Robust Audio Signal Enhancement Using Hybrid Spectral-Temporal Deep Learning Models in Noisy Environments
Keywords:
Audio signal enhancement, deep learning, CNN, Bi-GRU, spectral-temporal modeling, speech quality, noisy environmentsAbstract
Improvement of the audio signal is highly essential in many applications starting with telecommunication and up to assisting hearing devices in difficult noisy settings.

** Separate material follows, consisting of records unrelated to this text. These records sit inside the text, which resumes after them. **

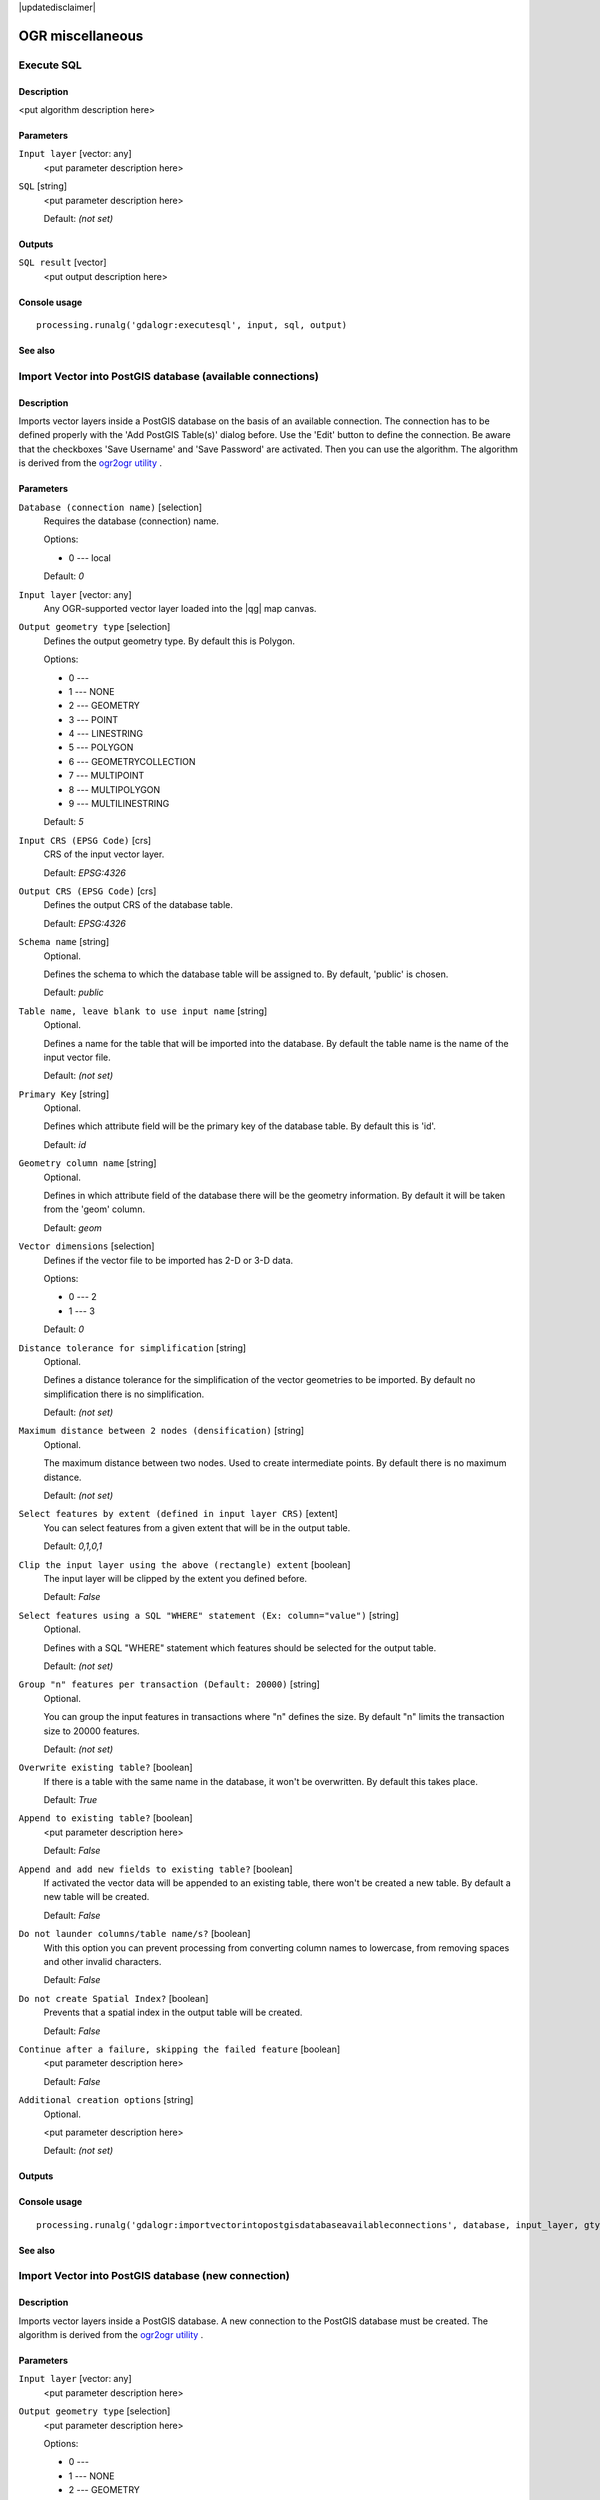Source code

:|updatedisclaimer|

OGR miscellaneous
=================

Execute SQL
-----------

Description
...........

<put algorithm description here>

Parameters
..........

``Input layer`` [vector: any]
  <put parameter description here>

``SQL`` [string]
  <put parameter description here>

  Default: *(not set)*

Outputs
.......

``SQL result`` [vector]
  <put output description here>

Console usage
.............

::

  processing.runalg('gdalogr:executesql', input, sql, output)

See also
........

Import Vector into PostGIS database (available connections)
-----------------------------------------------------------

Description
...........

Imports vector layers inside a PostGIS database on the basis of
an available connection. The connection has to be defined properly
with the 'Add PostGIS Table(s)' dialog before. Use the 'Edit' button
to define the connection. Be aware that the checkboxes 'Save Username'
and 'Save Password' are activated. Then you can use the algorithm.
The algorithm is derived from the `ogr2ogr utility <http://www.gdal.org/ogr2ogr.html>`_ .

Parameters
..........

``Database (connection name)`` [selection]
  Requires the database (connection) name.

  Options:

  * 0 --- local

  Default: *0*

``Input layer`` [vector: any]
  Any OGR-supported vector layer loaded into the |qg| map canvas.

``Output geometry type`` [selection]
  Defines the output geometry type. By default this is Polygon.

  Options:

  * 0 ---
  * 1 --- NONE
  * 2 --- GEOMETRY
  * 3 --- POINT
  * 4 --- LINESTRING
  * 5 --- POLYGON
  * 6 --- GEOMETRYCOLLECTION
  * 7 --- MULTIPOINT
  * 8 --- MULTIPOLYGON
  * 9 --- MULTILINESTRING

  Default: *5*

``Input CRS (EPSG Code)`` [crs]
  CRS of the input vector layer.

  Default: *EPSG:4326*

``Output CRS (EPSG Code)`` [crs]
  Defines the output CRS of the database table.

  Default: *EPSG:4326*

``Schema name`` [string]
  Optional.

  Defines the schema to which the database table will be assigned to.
  By default, 'public' is chosen.

  Default: *public*

``Table name, leave blank to use input name`` [string]
  Optional.

  Defines a name for the table that will be imported into the database.
  By default the table name is the name of the input vector file.

  Default: *(not set)*

``Primary Key`` [string]
  Optional.

  Defines which attribute field will be the primary key of the database table.
  By default this is 'id'.

  Default: *id*

``Geometry column name`` [string]
  Optional.

  Defines in which attribute field of the database there will be the geometry
  information. By default it will be taken from the 'geom' column.

  Default: *geom*

``Vector dimensions`` [selection]
  Defines if the vector file to be imported has 2-D or 3-D data.

  Options:

  * 0 --- 2
  * 1 --- 3

  Default: *0*

``Distance tolerance for simplification`` [string]
  Optional.

  Defines a distance tolerance for the simplification of the vector geometries
  to be imported. By default no simplification there is no simplification.

  Default: *(not set)*

``Maximum distance between 2 nodes (densification)`` [string]
  Optional.

  The maximum distance between two nodes. Used to create intermediate points.
  By default there is no maximum distance.

  Default: *(not set)*

``Select features by extent (defined in input layer CRS)`` [extent]
  You can select features from a given extent that will be in the output table.

  Default: *0,1,0,1*

``Clip the input layer using the above (rectangle) extent`` [boolean]
  The input layer will be clipped by the extent you defined before.

  Default: *False*

``Select features using a SQL "WHERE" statement (Ex: column="value")`` [string]
  Optional.

  Defines with a SQL "WHERE" statement which features should be selected for the
  output table.

  Default: *(not set)*

``Group "n" features per transaction (Default: 20000)`` [string]
  Optional.

  You can group the input features in transactions where "n" defines the size.
  By default "n" limits the transaction size to 20000 features.

  Default: *(not set)*

``Overwrite existing table?`` [boolean]
  If there is a table with the same name in the database, it won't
  be overwritten. By default this takes place.

  Default: *True*

``Append to existing table?`` [boolean]
  <put parameter description here>

  Default: *False*

``Append and add new fields to existing table?`` [boolean]
  If activated the vector data will be appended to an existing table,
  there won't be created a new table. By default a new table will be
  created.

  Default: *False*

``Do not launder columns/table name/s?`` [boolean]
  With this option you can prevent processing from converting column
  names to lowercase, from removing spaces and other invalid characters.

  Default: *False*

``Do not create Spatial Index?`` [boolean]
  Prevents that a spatial index in the output table will be created.

  Default: *False*

``Continue after a failure, skipping the failed feature`` [boolean]
  <put parameter description here>

  Default: *False*

``Additional creation options`` [string]
  Optional.

  <put parameter description here>

  Default: *(not set)*

Outputs
.......

Console usage
.............

::

  processing.runalg('gdalogr:importvectorintopostgisdatabaseavailableconnections', database, input_layer, gtype, s_srs, t_srs, schema, table, pk, geocolumn, dim, simplify, segmentize, spat, clip, where, gt, overwrite, append, addfields, launder, index, skipfailures, options)

See also
........

Import Vector into PostGIS database (new connection)
----------------------------------------------------

Description
...........

Imports vector layers inside a PostGIS database. A new connection
to the PostGIS database must be created.
The algorithm is derived from the `ogr2ogr utility <http://www.gdal.org/ogr2ogr.html>`_ .

Parameters
..........

``Input layer`` [vector: any]
  <put parameter description here>

``Output geometry type`` [selection]
  <put parameter description here>

  Options:

  * 0 ---
  * 1 --- NONE
  * 2 --- GEOMETRY
  * 3 --- POINT
  * 4 --- LINESTRING
  * 5 --- POLYGON
  * 6 --- GEOMETRYCOLLECTION
  * 7 --- MULTIPOINT
  * 8 --- MULTIPOLYGON
  * 9 --- MULTILINESTRING

  Default: *5*

``Input CRS (EPSG Code)`` [crs]
  <put parameter description here>

  Default: *EPSG:4326*

``Output CRS (EPSG Code)`` [crs]
  <put parameter description here>

  Default: *EPSG:4326*

``Host`` [string]
  <put parameter description here>

  Default: *localhost*

``Port`` [string]
  <put parameter description here>

  Default: *5432*

``Username`` [string]
  <put parameter description here>

  Default: *(not set)*

``Database Name`` [string]
  <put parameter description here>

  Default: *(not set)*

``Password`` [string]
  <put parameter description here>

  Default: *(not set)*

``Schema name`` [string]
  Optional.

  <put parameter description here>

  Default: *public*

``Table name, leave blank to use input name`` [string]
  Optional.

  <put parameter description here>

  Default: *(not set)*

``Primary Key`` [string]
  Optional.

  <put parameter description here>

  Default: *id*

``Geometry column name`` [string]
  Optional.

  <put parameter description here>

  Default: *geom*

``Vector dimensions`` [selection]
  <put parameter description here>

  Options:

  * 0 --- 2
  * 1 --- 3

  Default: *0*

``Distance tolerance for simplification`` [string]
  Optional.

  <put parameter description here>

  Default: *(not set)*

``Maximum distance between 2 nodes (densification)`` [string]
  Optional.

  <put parameter description here>

  Default: *(not set)*

``Select features by extent (defined in input layer CRS)`` [extent]
  <put parameter description here>

  Default: *0,1,0,1*

``Clip the input layer using the above (rectangle) extent`` [boolean]
  <put parameter description here>

  Default: *False*

``Select features using a SQL "WHERE" statement (Ex: column="value")`` [string]
  Optional.

  <put parameter description here>

  Default: *(not set)*

``Group "n" features per transaction (Default: 20000)`` [string]
  Optional.

  <put parameter description here>

  Default: *(not set)*

``Overwrite existing table?`` [boolean]
  <put parameter description here>

  Default: *True*

``Append to existing table?`` [boolean]
  <put parameter description here>

  Default: *False*

``Append and add new fields to existing table?`` [boolean]
  <put parameter description here>

  Default: *False*

``Do not launder columns/table name/s?`` [boolean]
  <put parameter description here>

  Default: *False*

``Do not create Spatial Index?`` [boolean]
  <put parameter description here>

  Default: *False*

``Continue after a failure, skipping the failed feature`` [boolean]
  <put parameter description here>

  Default: *False*

``Additional creation options`` [string]
  Optional.

  <put parameter description here>

  Default: *(not set)*

Outputs
.......

Console usage
.............

::

  processing.runalg('gdalogr:importvectorintopostgisdatabasenewconnection', input_layer, gtype, s_srs, t_srs, host, port, user, dbname, password, schema, table, pk, geocolumn, dim, simplify, segmentize, spat, clip, where, gt, overwrite, append, addfields, launder, index, skipfailures, options)

See also
........

Information
-----------

Description
...........

Creates an information file that lists information about an OGR-supported
data source. The output will be shown in a 'Result' window and can be written
into a HTML-file.
The information includes the geometry type, feature count, the spatial extent,
the projection information and many more.

Parameters
..........

``Input layer`` [vector: any]
  Input vector layer.

Outputs
.......

``Layer information`` [html]
  Name of the output HTML-file that includes the file information.
  If no HTML-file is defined the output will be written into a temporary file.

Console usage
.............

::

  processing.runalg('gdalogr:information', input, output)

See also
........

In this paper, we propose a hybrid spectral-temporal deep learning model combining the convolutional and recurrent neural network model for enhancing robust audio signals. Spectral representations of the audio (log-magnitude spectrograms) and temporal dependencies were used in the model via bidirectional gated recurrent units (Bi-GRU). A multi-stage architecture is selected wherein the CNN effects spatial features and the Bi-GRU the temporal continuity. Utilized over databases including VoiceBank-DEMAND and TIMIT with artificially corrupted noises at different SNR levels (0 dB, 5 dB, 10 dB), the proposed model has been proven to dramatically increase the quality of the signal and gains PESQ up to 3.21 and STOI increments up to 0.26 over classical & modern deep models. This shows that hybrid deep learning works in real-world noisy set-ups.